* [Problem details]: Render the stretch from the first of these lines through the line containing "5: (749, 486)" as a Markdown table with the columns Number and Line. Number each row, give the line beside it, and omit blank lines.
====== Supplied entries
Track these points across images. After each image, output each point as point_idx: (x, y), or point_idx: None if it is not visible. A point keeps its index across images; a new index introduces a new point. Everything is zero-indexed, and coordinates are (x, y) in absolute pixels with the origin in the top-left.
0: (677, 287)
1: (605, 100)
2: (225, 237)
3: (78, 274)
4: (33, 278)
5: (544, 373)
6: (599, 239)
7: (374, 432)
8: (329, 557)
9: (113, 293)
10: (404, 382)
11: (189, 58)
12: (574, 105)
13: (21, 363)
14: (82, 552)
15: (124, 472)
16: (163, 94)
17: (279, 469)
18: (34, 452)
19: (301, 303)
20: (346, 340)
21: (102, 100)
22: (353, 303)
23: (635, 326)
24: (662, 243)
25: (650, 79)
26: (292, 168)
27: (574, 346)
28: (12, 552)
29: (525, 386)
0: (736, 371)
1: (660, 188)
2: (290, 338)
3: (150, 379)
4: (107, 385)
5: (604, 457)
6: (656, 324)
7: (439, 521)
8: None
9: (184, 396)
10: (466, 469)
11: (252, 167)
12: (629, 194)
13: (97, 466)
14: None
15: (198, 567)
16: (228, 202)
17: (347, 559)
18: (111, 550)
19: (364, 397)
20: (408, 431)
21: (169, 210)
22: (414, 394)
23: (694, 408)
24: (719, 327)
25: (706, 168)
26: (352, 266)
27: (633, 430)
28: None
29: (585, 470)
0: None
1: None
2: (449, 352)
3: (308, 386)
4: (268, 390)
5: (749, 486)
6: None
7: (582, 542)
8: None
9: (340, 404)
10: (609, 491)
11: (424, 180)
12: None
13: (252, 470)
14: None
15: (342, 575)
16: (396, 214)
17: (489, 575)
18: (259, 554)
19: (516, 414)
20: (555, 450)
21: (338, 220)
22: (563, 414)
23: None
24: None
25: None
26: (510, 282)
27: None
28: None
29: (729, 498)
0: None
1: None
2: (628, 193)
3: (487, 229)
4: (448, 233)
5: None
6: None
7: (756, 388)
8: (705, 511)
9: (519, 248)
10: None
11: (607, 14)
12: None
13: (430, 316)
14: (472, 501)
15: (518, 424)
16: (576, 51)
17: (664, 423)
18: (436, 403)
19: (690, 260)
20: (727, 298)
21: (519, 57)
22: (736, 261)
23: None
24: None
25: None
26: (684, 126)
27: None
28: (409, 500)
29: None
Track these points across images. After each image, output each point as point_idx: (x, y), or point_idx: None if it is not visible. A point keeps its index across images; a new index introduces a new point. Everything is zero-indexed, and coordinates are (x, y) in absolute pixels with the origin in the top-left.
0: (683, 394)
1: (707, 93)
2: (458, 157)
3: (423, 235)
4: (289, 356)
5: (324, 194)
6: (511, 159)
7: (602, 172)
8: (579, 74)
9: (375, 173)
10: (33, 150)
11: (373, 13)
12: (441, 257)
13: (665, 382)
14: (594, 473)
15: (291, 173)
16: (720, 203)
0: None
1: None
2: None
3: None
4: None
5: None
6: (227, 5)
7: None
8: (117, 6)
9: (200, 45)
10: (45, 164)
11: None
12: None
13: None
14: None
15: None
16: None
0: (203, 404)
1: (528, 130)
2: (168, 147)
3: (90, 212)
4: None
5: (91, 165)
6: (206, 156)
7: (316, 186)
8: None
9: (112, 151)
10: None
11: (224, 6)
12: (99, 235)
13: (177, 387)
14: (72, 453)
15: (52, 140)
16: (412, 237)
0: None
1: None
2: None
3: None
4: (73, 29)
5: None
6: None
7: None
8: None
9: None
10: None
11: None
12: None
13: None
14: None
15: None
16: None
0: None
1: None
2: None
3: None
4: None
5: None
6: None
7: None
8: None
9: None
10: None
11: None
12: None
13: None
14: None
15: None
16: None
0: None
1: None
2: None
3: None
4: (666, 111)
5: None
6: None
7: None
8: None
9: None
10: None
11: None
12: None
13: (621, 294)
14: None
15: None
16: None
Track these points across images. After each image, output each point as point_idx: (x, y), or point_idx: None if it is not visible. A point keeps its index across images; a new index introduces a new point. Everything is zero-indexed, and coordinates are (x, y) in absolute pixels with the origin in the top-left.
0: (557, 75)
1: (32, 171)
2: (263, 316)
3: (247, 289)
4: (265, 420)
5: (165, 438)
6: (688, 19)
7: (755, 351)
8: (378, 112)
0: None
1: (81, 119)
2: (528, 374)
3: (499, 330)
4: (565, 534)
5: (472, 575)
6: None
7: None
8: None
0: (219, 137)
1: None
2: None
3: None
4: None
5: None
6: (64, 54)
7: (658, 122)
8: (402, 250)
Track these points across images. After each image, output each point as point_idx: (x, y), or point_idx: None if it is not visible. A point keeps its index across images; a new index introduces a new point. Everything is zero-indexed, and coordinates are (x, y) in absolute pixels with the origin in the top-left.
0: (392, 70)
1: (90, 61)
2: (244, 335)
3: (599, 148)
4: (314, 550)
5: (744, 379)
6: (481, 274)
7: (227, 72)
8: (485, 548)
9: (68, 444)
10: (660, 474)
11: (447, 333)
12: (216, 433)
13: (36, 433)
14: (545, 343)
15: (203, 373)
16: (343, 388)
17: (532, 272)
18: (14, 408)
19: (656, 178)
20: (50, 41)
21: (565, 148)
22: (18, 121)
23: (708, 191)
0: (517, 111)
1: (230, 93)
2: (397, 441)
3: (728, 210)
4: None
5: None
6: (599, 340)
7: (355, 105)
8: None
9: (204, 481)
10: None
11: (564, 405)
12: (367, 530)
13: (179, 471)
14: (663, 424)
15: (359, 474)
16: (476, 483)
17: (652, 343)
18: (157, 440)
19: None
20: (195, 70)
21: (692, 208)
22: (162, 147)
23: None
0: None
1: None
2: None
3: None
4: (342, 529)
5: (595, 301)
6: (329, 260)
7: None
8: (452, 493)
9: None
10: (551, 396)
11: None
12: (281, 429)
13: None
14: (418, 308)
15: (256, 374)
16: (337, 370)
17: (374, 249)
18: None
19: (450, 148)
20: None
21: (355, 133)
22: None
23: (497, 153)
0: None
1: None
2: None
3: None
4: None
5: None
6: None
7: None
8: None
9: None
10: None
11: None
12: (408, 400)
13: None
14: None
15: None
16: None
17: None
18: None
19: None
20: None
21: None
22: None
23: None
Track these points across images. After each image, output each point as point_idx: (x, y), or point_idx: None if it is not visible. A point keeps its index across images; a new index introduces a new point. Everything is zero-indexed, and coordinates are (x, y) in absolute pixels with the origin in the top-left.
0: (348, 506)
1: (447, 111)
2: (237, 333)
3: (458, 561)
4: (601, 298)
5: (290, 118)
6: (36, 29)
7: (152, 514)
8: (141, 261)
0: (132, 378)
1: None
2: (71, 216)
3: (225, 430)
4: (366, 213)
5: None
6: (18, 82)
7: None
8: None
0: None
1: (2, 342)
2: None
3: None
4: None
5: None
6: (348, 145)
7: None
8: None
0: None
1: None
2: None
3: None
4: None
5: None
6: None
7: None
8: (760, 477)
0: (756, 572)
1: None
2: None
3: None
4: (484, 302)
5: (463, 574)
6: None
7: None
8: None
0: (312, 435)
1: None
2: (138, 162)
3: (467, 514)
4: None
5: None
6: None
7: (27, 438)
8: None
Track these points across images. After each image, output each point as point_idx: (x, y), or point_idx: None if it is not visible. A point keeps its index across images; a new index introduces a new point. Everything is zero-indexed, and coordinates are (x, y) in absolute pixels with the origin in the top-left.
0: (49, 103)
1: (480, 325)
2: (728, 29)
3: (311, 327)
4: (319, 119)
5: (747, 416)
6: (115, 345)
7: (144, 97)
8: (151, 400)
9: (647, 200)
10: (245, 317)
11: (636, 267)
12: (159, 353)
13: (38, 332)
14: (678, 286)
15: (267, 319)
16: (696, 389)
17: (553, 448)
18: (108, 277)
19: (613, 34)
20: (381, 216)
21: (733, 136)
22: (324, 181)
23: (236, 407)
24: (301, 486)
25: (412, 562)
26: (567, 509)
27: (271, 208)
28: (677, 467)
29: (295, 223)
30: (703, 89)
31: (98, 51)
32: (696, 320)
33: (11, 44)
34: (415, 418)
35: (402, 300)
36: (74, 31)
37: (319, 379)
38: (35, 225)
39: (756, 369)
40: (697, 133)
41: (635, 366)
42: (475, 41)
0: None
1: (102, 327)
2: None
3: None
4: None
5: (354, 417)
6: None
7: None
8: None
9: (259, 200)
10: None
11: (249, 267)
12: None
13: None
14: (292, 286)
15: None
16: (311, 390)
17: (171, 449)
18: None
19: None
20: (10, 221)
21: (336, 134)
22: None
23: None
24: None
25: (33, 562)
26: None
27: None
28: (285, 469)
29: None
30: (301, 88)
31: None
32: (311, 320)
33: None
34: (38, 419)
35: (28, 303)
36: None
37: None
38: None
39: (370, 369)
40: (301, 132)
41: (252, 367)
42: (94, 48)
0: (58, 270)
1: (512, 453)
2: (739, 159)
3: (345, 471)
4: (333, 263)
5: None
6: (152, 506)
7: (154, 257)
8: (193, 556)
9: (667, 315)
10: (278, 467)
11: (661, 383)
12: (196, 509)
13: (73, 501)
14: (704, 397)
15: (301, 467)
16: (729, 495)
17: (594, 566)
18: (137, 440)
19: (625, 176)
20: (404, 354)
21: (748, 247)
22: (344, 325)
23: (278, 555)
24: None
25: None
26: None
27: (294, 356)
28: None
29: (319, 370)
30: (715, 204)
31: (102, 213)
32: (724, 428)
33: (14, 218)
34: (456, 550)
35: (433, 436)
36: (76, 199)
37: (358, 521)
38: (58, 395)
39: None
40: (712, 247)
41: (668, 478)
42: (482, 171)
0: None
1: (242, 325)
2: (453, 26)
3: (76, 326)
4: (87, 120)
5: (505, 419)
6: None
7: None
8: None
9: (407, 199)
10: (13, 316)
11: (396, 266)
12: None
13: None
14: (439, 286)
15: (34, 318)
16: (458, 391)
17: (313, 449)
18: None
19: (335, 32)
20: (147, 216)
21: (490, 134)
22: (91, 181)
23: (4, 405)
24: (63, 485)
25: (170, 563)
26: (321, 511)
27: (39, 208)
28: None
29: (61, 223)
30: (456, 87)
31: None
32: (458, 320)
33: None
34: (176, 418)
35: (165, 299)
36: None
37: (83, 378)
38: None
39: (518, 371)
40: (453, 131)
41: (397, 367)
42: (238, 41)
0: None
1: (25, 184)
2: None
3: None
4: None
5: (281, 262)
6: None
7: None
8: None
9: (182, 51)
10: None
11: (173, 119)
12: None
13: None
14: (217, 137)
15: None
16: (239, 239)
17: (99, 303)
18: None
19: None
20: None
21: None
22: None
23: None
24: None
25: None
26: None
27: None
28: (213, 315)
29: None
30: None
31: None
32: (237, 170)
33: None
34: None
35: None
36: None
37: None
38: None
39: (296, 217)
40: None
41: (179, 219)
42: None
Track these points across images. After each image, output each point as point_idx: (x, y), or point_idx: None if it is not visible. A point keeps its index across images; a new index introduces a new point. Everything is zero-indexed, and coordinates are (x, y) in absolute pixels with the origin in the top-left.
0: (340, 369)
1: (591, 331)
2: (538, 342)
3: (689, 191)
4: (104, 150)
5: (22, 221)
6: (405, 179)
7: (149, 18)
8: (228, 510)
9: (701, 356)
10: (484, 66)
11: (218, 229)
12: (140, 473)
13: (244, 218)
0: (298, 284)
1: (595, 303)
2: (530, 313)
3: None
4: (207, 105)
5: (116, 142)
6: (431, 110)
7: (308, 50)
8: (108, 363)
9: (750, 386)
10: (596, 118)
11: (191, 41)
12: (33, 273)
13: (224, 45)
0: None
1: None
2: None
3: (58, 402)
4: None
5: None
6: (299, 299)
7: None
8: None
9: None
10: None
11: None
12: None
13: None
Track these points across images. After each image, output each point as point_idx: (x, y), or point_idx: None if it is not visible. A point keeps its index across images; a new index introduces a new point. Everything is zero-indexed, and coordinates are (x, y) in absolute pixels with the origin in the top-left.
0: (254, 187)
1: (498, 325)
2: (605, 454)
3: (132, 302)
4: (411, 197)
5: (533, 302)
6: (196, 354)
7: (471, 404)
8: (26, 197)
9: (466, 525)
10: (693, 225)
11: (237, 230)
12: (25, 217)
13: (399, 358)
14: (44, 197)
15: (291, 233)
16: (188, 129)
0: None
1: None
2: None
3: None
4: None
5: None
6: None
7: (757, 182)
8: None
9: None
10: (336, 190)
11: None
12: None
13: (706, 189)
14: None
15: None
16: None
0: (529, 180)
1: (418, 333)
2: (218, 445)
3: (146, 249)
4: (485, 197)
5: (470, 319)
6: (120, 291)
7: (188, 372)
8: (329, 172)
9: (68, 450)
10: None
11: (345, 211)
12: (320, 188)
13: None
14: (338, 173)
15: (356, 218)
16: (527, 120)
============
* [Response]:
| Number | Line |
|---|---|
| 1 | Track these points across images. After each image, output each point as point_idx: (x, y), or point_idx: None if it is not visible. A point keeps its index across images; a new index introduces a new point. Everything is zero-indexed, and coordinates are (x, y) in absolute pixels with the origin in the top-left. |
| 2 | 0: (677, 287) |
| 3 | 1: (605, 100) |
| 4 | 2: (225, 237) |
| 5 | 3: (78, 274) |
| 6 | 4: (33, 278) |
| 7 | 5: (544, 373) |
| 8 | 6: (599, 239) |
| 9 | 7: (374, 432) |
| 10 | 8: (329, 557) |
| 11 | 9: (113, 293) |
| 12 | 10: (404, 382) |
| 13 | 11: (189, 58) |
| 14 | 12: (574, 105) |
| 15 | 13: (21, 363) |
| 16 | 14: (82, 552) |
| 17 | 15: (124, 472) |
| 18 | 16: (163, 94) |
| 19 | 17: (279, 469) |
| 20 | 18: (34, 452) |
| 21 | 19: (301, 303) |
| 22 | 20: (346, 340) |
| 23 | 21: (102, 100) |
| 24 | 22: (353, 303) |
| 25 | 23: (635, 326) |
| 26 | 24: (662, 243) |
| 27 | 25: (650, 79) |
| 28 | 26: (292, 168) |
| 29 | 27: (574, 346) |
| 30 | 28: (12, 552) |
| 31 | 29: (525, 386) |
| 32 | 0: (736, 371) |
| 33 | 1: (660, 188) |
| 34 | 2: (290, 338) |
| 35 | 3: (150, 379) |
| 36 | 4: (107, 385) |
| 37 | 5: (604, 457) |
| 38 | 6: (656, 324) |
| 39 | 7: (439, 521) |
| 40 | 8: None |
| 41 | 9: (184, 396) |
| 42 | 10: (466, 469) |
| 43 | 11: (252, 167) |
| 44 | 12: (629, 194) |
| 45 | 13: (97, 466) |
| 46 | 14: None |
| 47 | 15: (198, 567) |
| 48 | 16: (228, 202) |
| 49 | 17: (347, 559) |
| 50 | 18: (111, 550) |
| 51 | 19: (364, 397) |
| 52 | 20: (408, 431) |
| 53 | 21: (169, 210) |
| 54 | 22: (414, 394) |
| 55 | 23: (694, 408) |
| 56 | 24: (719, 327) |
| 57 | 25: (706, 168) |
| 58 | 26: (352, 266) |
| 59 | 27: (633, 430) |
| 60 | 28: None |
| 61 | 29: (585, 470) |
| 62 | 0: None |
| 63 | 1: None |
| 64 | 2: (449, 352) |
| 65 | 3: (308, 386) |
| 66 | 4: (268, 390) |
| 67 | 5: (749, 486) |